20.3.1 Move Semantics
Suppose we want to refer to the same data with more than 1 name. We need to do this all the time, for example when calling functions. What are our options?
1. Copy the data. This can be expensive, especially for large data-structures.
2. Pass a location. This sounds great, but then whose responsibility will it be to collect the memory? Should it be the function that is called, or will it be the responsibility of the caller?

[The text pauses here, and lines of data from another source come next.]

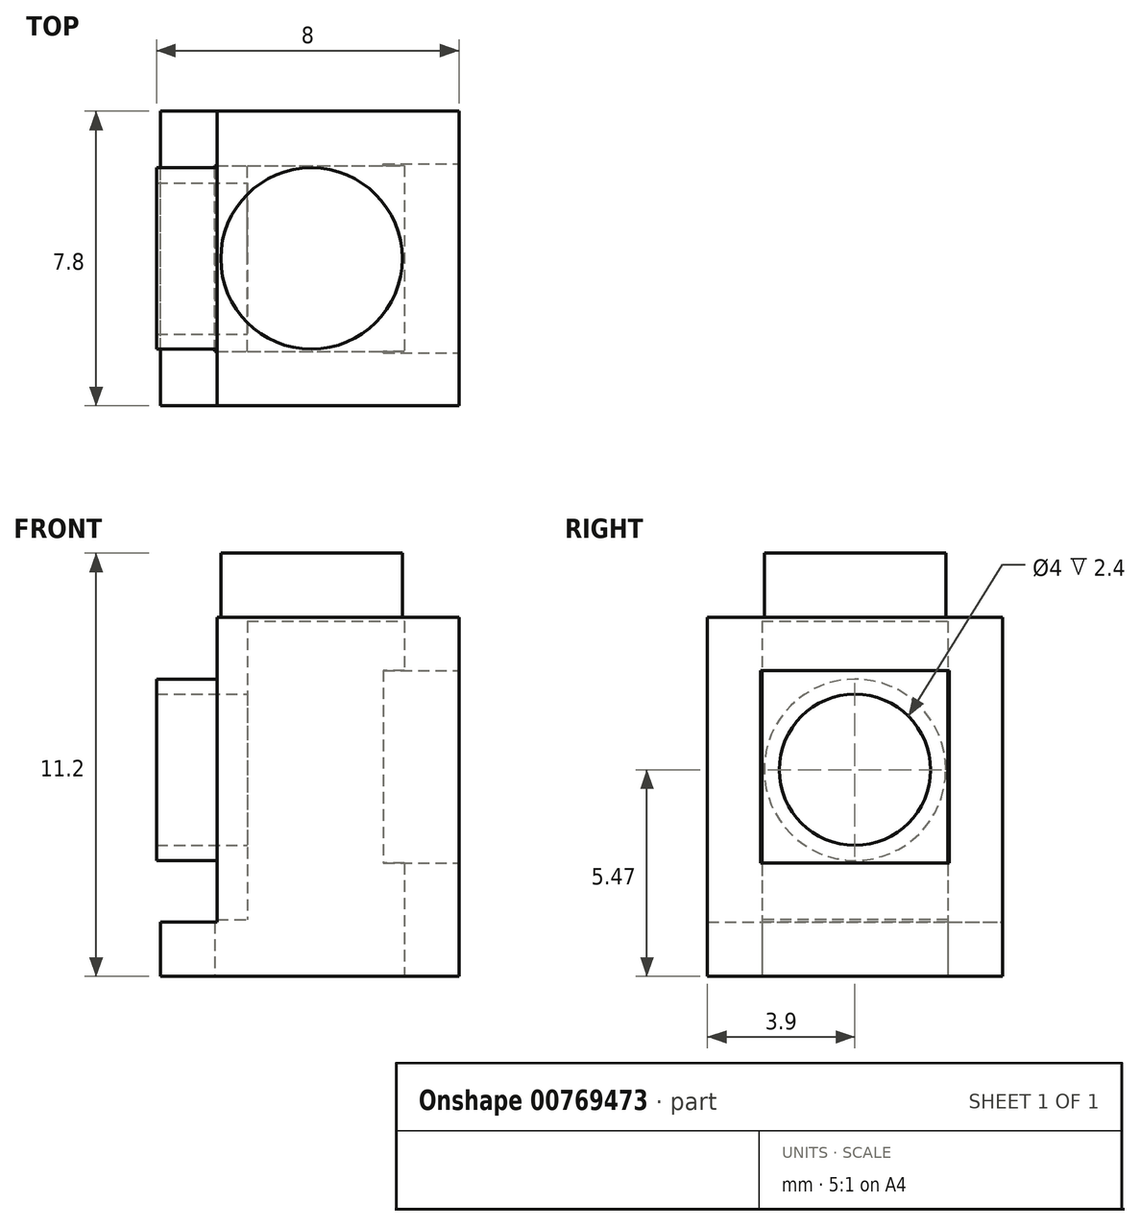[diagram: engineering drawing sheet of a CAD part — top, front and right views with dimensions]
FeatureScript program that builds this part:
annotation { "Feature Type Name" : "Feature", "Feature Type Description" : "" }
export const myFeature = defineFeature(function(context is Context, id is Id, definition is map)
    precondition{}
    {
        {
            var Q0;
            Q0=qCreatedBy(makeId("Front.planeOp"),FACE);
            var sketch = newSketch(context, id + "F0", { "sketchPlane" : qUnion([Q0])});
            skLineSegment(sketch, "E0", {"start": v(0, 0) * mm, "end": v(7.9, 0) * mm});
            skLineSegment(sketch, "E1", {"start": v(7.9, 0) * mm, "end": v(7.9, 9.5) * mm});
            skLineSegment(sketch, "E2", {"start": v(7.9, 9.5) * mm, "end": v(1.5, 9.5) * mm});
            skLineSegment(sketch, "E3", {"start": v(0, 0) * mm, "end": v(0, 1.44) * mm});
            skLineSegment(sketch, "E4", {"start": v(0, 1.44) * mm, "end": v(1.5, 1.44) * mm});
            skLineSegment(sketch, "E5", {"start": v(1.5, 1.44) * mm, "end": v(1.5, 9.5) * mm});
            skSolve(sketch);
        }
        {
            var Q0;
            Q0 = qSketchRegion(id + "F0", true);
            extrude(context, id + "F1", {"entities" : qUnion([Q0]), "depth" : 7.8 * mm, "offsetDistance" : 25 * mm});
        }
        {
            var Q0;
            Q0=makeQuery(id+"F1.opExtrude","SWEPT_FACE",FACE,{"disambiguationData":[OSD([sQuery(id+"F0.wireOp",EDGE,"E2")])]});
            var sketch = newSketch(context, id + "F2", { "sketchPlane" : qUnion([Q0])});
            skCircle(sketch, "E6", {"center": v(4, -3.9) * mm, "radius": 2.4 * mm});
            skSolve(sketch);
        }
        {
            var Q0;
            Q0 = qSketchRegion(id + "F2", true);
            extrude(context, id + "F3", {"entities" : qUnion([Q0]), "operationType" : NewBodyOperationType.ADD, "depth" : 1.7 * mm, "offsetDistance" : 25 * mm});
        }
        {
            var Q0;
            Q0=makeQuery(id+"F1.opExtrude","SWEPT_FACE",FACE,{"disambiguationData":[OSD([sQuery(id+"F0.wireOp",EDGE,"E0")])]});
            var sketch = newSketch(context, id + "F4", { "sketchPlane" : qUnion([Q0])});
            skLineSegment(sketch, "E7.0", {"start": v(1.44, 6.36) * mm, "end": v(6.46, 6.36) * mm});
            skLineSegment(sketch, "E7.1", {"start": v(1.44, 6.36) * mm, "end": v(1.44, 1.44) * mm});
            skLineSegment(sketch, "E7.2", {"start": v(1.44, 1.44) * mm, "end": v(6.46, 1.44) * mm});
            skLineSegment(sketch, "E7.3", {"start": v(6.46, 6.36) * mm, "end": v(6.46, 1.44) * mm});
            skSolve(sketch);
        }
        {
            var Q0;
            Q0 = qSketchRegion(id + "F4", true);
            extrude(context, id + "F5", {"entities" : qUnion([Q0]), "operationType" : NewBodyOperationType.REMOVE, "oppositeDirection" : true, "depth" : 1.5 * mm, "offsetDistance" : 25 * mm});
        }
        {
            var Q0;
            Q0=makeQuery(id+"F5.boolean.opBoolean","COPY",FACE,{"derivedFrom":makeQuery(id+"F5.opExtrude","CAP_FACE",FACE,{"disambiguationData":[OSD([sQuery(id+"F4.wireOp",EDGE,"E7.0"),sQuery(id+"F4.wireOp",EDGE,"E7.1"),sQuery(id+"F4.wireOp",EDGE,"E7.2"),sQuery(id+"F4.wireOp",EDGE,"E7.3")])],"isStart":false})});
            var sketch = newSketch(context, id + "F6", { "sketchPlane" : qUnion([Q0])});
            skLineSegment(sketch, "E8", {"start": v(2.3, 6.36) * mm, "end": v(2.3, 1.44) * mm});
            skLineSegment(sketch, "E9", {"start": v(2.3, 1.44) * mm, "end": v(6.46, 1.44) * mm});
            skLineSegment(sketch, "E10", {"start": v(6.46, 1.44) * mm, "end": v(6.46, 6.36) * mm});
            skLineSegment(sketch, "E11", {"start": v(6.46, 6.36) * mm, "end": v(2.3, 6.36) * mm});
            skSolve(sketch);
        }
        {
            var Q0;
            Q0 = qSketchRegion(id + "F6", true);
            extrude(context, id + "F7", {"entities" : qUnion([Q0]), "operationType" : NewBodyOperationType.REMOVE, "oppositeDirection" : true, "depth" : 7.9 * mm, "offsetDistance" : 25 * mm});
        }
        {
            var Q0;
            Q0=makeQuery(id+"F1.opExtrude","SWEPT_FACE",FACE,{"disambiguationData":[OSD([sQuery(id+"F0.wireOp",EDGE,"E5")])]});
            var sketch = newSketch(context, id + "F8", { "sketchPlane" : qUnion([Q0])});
            skCircle(sketch, "E12", {"center": v(3.9, 5.47) * mm, "radius": 2.4 * mm});
            skPoint(sketch, "E12.centerSnap0", {"position": v(0, 5.47) * mm});
            skPoint(sketch, "E12.centerSnap1", {"position": v(3.9, 9.5) * mm});
            skCircle(sketch, "E13", {"center": v(3.9, 5.47) * mm, "radius": 2 * mm});
            skSolve(sketch);
        }
        {
            var Q0;
            Q0 = qSketchRegion(id + "F8", true);
            extrude(context, id + "F9", {"entities" : qUnion([Q0]), "operationType" : NewBodyOperationType.ADD, "depth" : 1.6 * mm, "offsetDistance" : 25 * mm});
        }
        {
            var Q0;
            Q0=makeQuery(id+"F8.imprint","IMPRINT",FACE,{"disambiguationData":[TD([[makeQuery(id+"F8.imprint","IMPRINT",EDGE,{"derivedFrom":sQuery(id+"F8.wireOp",EDGE,"E13")}),1.0]])]});
            extrude(context, id + "F10", {"entities" : qUnion([Q0]), "operationType" : NewBodyOperationType.REMOVE, "oppositeDirection" : true, "depth" : 1 * mm, "offsetDistance" : 25 * mm});
        }
        {
            var Q0;
            Q0=makeQuery(id+"F1.opExtrude","SWEPT_FACE",FACE,{"disambiguationData":[OSD([sQuery(id+"F0.wireOp",EDGE,"E1")])]});
            var sketch = newSketch(context, id + "F11", { "sketchPlane" : qUnion([Q0])});
            skLineSegment(sketch, "E14.0", {"start": v(-1.4, 3) * mm, "end": v(-1.4, 8.1) * mm});
            skLineSegment(sketch, "E14.1", {"start": v(-6.4, 8.1) * mm, "end": v(-1.4, 8.1) * mm});
            skLineSegment(sketch, "E14.2", {"start": v(-6.4, 3) * mm, "end": v(-6.4, 8.1) * mm});
            skLineSegment(sketch, "E15.0", {"start": v(-6.4, 3) * mm, "end": v(-1.4, 3) * mm});
            skSolve(sketch);
        }
        {
            var Q0;
            Q0 = qSketchRegion(id + "F11", true);
            extrude(context, id + "F12", {"entities" : qUnion([Q0]), "operationType" : NewBodyOperationType.REMOVE, "oppositeDirection" : true, "depth" : 2 * mm, "offsetDistance" : 25 * mm});
        }
    });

Rust allows us to decide which of the above two strategies to use. Passing the responsibility to collect is called moving: you move the owner from one identifier to another. Once you move a value, you can no longer use it with the old name. This makes sense; the allocated memory may have been collected. See how the compiler raises an error for the following code, and think about where memory is allocated and freed:
fn my_func(y : Box<i64>) -> () { |
println!("gobble! {}", *y); |
// at this point y is freed |
} |
|
fn main() { |
let x = Box::new(10); |
// pass ownership of x to y in my_func |
my_func(x); |
println!("my boxed value: {}", *x); // we tried to access x, but it was freed by `my_func`! This is a memory error. |
} |
If we try to run this program, Rust will complain and fail to compile with a very helpful message. Why did Rust complain? Let’s break down what happened:
Initially x owns the location allocated by Box::new(10)
Then, when we call my_func, we move the ownership from x to y. Now, the memory is collected when the new owner y goes out of scope.
After my_func returns, back in main, we try to use x again. This raises an error, since x refers to a location that has been collected.
Suppose we want to keep x around after calling my_func. There are two things we can do: (1) Make a copy of the heap-allocated value and pass that as an argument to my_func, or (2) Retain ownership of the location. The first approach is easy:
fn my_func(y : Box<i64>) -> () { |
println!("gobble! {}", *y); |
// at this point y is freed |
} |
|
fn main() { |
let x = Box::new(10); |
let x2 = Box::new(*x); // create a copy of the value |
// pass ownership of x to y in my_func |
my_func(x2); |
println!("my boxed value: {}", *x); |
// at this point x is freed |
} |
Implementing option (2) requires a new language feature that is unique to Rust called borrowing.
20.3.2 Borrowing
Borrowing lets you preserve the original owner while having access to the value that it owns. How does it work? We need to change the signature for my_func and write our code slightly differently:
fn my_func(y : &i64) -> () { |
println!("gobble! {}", *y); |
// at this point y is *not freed* since `y` does not own the location |
} |
|
fn main() { |
let x = Box::new(10); |
// this function call **does not** transfer ownership: x still owns the location allocated by Box::new(10) |
my_func(&x); |
println!("my boxed value: {}", *x); |
// at this point x is freed |
} |
The type signature &i64 is a reference to an i64; think of it like a pointer. It can be dereferenced. However, passing a reference does not transfer ownership: this means you can create multiple references to the same value How do we know that the above code is safe? We know that the borrowed context does not outlive the owner’s scope. The Rust compiler performs fairly sophisticated analysis to enforce this liveness requirement
What is an example where a reference does not live long enough? Here is one, which if you’ve programmed in C or C++ will look familiar:
fn broken(x: int) -> &i64 { |
return &x; |
} |
This is an example of returning a reference to a local variable. Since x has type int, it is owned by this function call, meaning that it cannot be referred to outside of the scope of this function. The rust compiler will reject this program with the following error message:
this function's return type contains a borrowed value, but there is no value |
for it to be borrowed from |
So, you can see how static garbage collection requires a fair bit more effort than automated garbage collection, but is not error-prone like manual memory management is: the compiler will ensure that memory unsafe operations are prevented (at least in the portions of rust that do not use unsafe code; google that if you’re interested!).